- _Supplied text_:

Update: We've since had a second chance to get hands-on with the Timeline Ultra series and have refreshed our gallery with brighter, clearer photos and also subbed in a new lead shot.

Gallery: Acer Aspire Timeline Ultra hands-on | 10 Photos


We'll make the same disclaimer here that we did with the new Aspire S5 Ultrabook: our hands-on time was especially brief, given how many other journalists were charging the demo area following Acer's press conference. That said, we got a basic feel for the laptops, which is to say they feel like the mid-range notebooks they're supposed to be. Particularly with the all-metal S5 lying nearby, the Ultras feel cheap, with scratchy plastic enveloping the keyboard and chassis. Still, if there's one undeniable benefit to plastic, it's that the stuff makes for lightweight devices, which is absolutely what Acer was going for. The 14-inch model is easy to hold in one hand, as is the 15-incher -- something we wouldn't say about every competing model (remember the soon-to-be-discontinued HP Envy 14, anyone?).

- _Record excerpts_:
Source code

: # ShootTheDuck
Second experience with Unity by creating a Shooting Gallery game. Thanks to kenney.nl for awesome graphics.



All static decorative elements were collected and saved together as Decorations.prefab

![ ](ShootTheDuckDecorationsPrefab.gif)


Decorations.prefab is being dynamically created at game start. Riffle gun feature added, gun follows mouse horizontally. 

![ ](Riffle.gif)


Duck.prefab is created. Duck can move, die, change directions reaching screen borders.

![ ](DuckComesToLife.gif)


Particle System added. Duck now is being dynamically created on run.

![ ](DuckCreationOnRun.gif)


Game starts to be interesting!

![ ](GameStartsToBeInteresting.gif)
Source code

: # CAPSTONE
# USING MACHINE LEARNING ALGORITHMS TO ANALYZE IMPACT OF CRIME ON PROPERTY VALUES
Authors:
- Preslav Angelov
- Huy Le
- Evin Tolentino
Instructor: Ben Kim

- _What to work on_:
• A. In the Timeline Ultra hands-on text, what material surrounds the keyboard and chassis of the Ultras?
• B. For each statement, answer yes or no according to the Timeline Ultra hands-on text, quoting the words that decide it: (i) The hands-on time with the laptops was generous. (ii) The 14-inch model can be held easily in one hand. (iii) The Aspire S5 has an all-metal build.
• C. Write the next part of the Timeline Ultra hands-on text, picking up after its final sentence.
The lines have no connection to the text.

- _Answers provided_:
• A. Scratchy plastic.

• B.
(i) No: "our hands-on time was especially brief"
(ii) Yes: "The 14-inch model is easy to hold in one hand"
(iii) Yes: "the all-metal S5 lying nearby"

• C.
Unfortunately, we've seen this keyboard many times before: as with the Timeline AS380T we reviewed last year, the keys are shallow, with some of the major ones cropped down to an unnecessarily small size. Since this isn't a mass production-quality machine, we'll hold off on dissecting the clickpad. One last note before we sign off: while a dim room with green mood lighting isn't the ideal place to assess a display's brightness or viewing angles, we were sufficiently impressed by how narrow the horizontal bezels are.

As you can imagine, we're eager to spend some time with these two outside the havoc that is CES (and in a place with more neutral lighting). But you know what else we'd like? A price! Evaluating these laptops will be impossible until we know how much they'll cost -- and who their competitors will be.